47 anni a luglio, Claudio Santamaria, vincitore di un David di Donatello e di un Nastro d’Argento grazie a film come Lo chiamavano Jeeg Robot e Romanzo criminale, si è espresso a favore della legge contro l’omotransfobia, la misoginia e l’abilismo dalle pagine de LaRepubblica.
L’attore romano, esploso sul grande schermo grazie a Gabriele Muccino e attesissimo in sala con Freaks Out di Gabriele Mainetti, ha ribadito l’importanza di artisti e influencer nel portare avanti battaglie sociali, andando anche contro la sonnacchiosa e ipocrita politica nazionale.
Mi avvilisce che ancora in Italia si debba parlare di queste cose. Sono un razzista al contrario. Ghettizzerei chi fa della diversità un modo per sfogare le proprie frustazioni. Queste persone andrebbero rieducate. Parlavamo della responsabilità degli influencer, ma il ruolo dei politici è importante in questo senso: devo avere estrema sensibilità e larghe vedute.

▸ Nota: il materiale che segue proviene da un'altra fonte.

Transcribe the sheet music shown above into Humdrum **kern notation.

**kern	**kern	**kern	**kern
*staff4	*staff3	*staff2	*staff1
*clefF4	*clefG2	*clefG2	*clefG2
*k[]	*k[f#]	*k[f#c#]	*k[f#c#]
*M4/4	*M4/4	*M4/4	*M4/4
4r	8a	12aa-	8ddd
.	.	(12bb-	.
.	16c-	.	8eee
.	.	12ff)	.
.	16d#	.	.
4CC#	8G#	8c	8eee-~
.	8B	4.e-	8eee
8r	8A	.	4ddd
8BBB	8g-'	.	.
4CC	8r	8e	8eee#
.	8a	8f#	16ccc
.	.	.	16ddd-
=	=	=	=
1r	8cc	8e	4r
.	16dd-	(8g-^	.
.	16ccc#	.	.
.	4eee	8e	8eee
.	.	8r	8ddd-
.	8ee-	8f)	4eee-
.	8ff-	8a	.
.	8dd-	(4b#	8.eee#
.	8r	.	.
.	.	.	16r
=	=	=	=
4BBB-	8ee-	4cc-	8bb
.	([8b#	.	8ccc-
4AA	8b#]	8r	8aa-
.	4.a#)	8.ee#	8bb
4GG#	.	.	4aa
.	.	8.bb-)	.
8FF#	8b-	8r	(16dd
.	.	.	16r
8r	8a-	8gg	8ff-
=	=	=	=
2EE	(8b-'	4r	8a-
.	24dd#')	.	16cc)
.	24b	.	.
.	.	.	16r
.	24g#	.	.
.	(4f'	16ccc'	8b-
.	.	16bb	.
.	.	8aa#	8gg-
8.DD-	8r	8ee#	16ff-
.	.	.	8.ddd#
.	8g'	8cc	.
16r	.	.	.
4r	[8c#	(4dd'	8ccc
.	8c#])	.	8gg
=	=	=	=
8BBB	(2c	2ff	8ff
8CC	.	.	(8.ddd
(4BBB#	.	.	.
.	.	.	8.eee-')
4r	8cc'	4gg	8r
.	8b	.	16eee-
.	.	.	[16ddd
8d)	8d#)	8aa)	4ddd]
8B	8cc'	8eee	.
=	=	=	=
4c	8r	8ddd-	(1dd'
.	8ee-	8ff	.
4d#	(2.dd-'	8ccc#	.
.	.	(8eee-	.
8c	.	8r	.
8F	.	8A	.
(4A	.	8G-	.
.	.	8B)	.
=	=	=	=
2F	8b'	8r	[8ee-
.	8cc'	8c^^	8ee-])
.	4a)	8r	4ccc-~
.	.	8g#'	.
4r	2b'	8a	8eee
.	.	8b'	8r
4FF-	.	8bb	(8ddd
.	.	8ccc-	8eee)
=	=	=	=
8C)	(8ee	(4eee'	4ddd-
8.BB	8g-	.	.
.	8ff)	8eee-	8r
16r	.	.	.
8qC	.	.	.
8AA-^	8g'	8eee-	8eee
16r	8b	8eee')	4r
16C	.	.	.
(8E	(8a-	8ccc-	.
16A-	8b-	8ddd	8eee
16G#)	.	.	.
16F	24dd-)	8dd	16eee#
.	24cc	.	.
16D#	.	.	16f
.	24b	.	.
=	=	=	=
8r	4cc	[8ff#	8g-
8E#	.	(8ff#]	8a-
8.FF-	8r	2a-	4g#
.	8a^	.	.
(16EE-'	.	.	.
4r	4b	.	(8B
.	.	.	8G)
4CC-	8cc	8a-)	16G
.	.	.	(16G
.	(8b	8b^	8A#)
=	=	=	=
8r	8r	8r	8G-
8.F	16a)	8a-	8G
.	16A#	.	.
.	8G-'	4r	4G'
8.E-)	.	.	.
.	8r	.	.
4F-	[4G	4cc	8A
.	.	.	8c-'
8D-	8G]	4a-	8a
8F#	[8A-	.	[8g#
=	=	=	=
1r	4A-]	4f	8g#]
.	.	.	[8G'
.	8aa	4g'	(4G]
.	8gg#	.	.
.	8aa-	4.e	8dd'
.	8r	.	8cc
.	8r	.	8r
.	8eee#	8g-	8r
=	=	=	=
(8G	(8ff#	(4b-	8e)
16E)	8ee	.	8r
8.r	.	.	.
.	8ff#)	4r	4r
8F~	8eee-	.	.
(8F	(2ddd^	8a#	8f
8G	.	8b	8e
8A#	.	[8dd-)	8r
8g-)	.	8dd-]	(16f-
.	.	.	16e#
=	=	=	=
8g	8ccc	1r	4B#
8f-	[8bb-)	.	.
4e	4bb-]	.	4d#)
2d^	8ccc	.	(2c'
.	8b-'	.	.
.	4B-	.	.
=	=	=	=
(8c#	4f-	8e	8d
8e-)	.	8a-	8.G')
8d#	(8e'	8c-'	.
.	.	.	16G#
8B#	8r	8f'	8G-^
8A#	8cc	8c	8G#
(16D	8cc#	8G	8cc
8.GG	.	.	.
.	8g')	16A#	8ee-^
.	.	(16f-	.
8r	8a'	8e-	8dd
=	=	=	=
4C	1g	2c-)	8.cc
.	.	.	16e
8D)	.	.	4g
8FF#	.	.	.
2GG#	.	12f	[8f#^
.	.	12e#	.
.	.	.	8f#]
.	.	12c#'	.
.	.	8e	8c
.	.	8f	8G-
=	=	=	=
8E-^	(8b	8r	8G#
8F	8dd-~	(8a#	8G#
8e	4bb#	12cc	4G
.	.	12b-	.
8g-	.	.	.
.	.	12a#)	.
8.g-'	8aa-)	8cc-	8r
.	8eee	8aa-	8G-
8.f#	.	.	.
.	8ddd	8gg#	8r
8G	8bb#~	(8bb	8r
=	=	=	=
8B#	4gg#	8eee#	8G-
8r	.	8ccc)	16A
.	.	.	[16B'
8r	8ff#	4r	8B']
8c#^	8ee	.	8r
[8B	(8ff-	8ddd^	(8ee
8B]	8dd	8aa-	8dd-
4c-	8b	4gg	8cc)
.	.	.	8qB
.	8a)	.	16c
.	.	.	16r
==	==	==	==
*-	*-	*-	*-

Per fortuna gli influencer, gli artisti, i cantanti, gli attori, possono dire la loro, e, attraverso ciò che dicono, accendere la famosa luce di cui parlavamo prima. Se uno picchia due ragazzi che si baciano ha la luce spenta, nessuno ha mai acceso la luce in quella persona.
Nelle ultime settimane lo show business nazionale si è finalmente svegliato, dinanzi al DDL Zan tenuto in ostaggio dalla Lega in commissione giustizia al senato. Decine e decine di personaggi famosi, tra cinema, tv, musica, teatro e sport, si sono esposti, esprimendo il proprio sostegno alla legge contro l’omotransfobia, la misoginia e l’abilismo. Una mobilitazione necessaria affinché i riflettori sul DDL non si spengano, almeno fino a quando non verrà ufficialmente calendarizzato in commissione al Senato. Martedì, con l’annunciato ufficio di presidenza, potrebbe essere l’agognato giorno del via libera.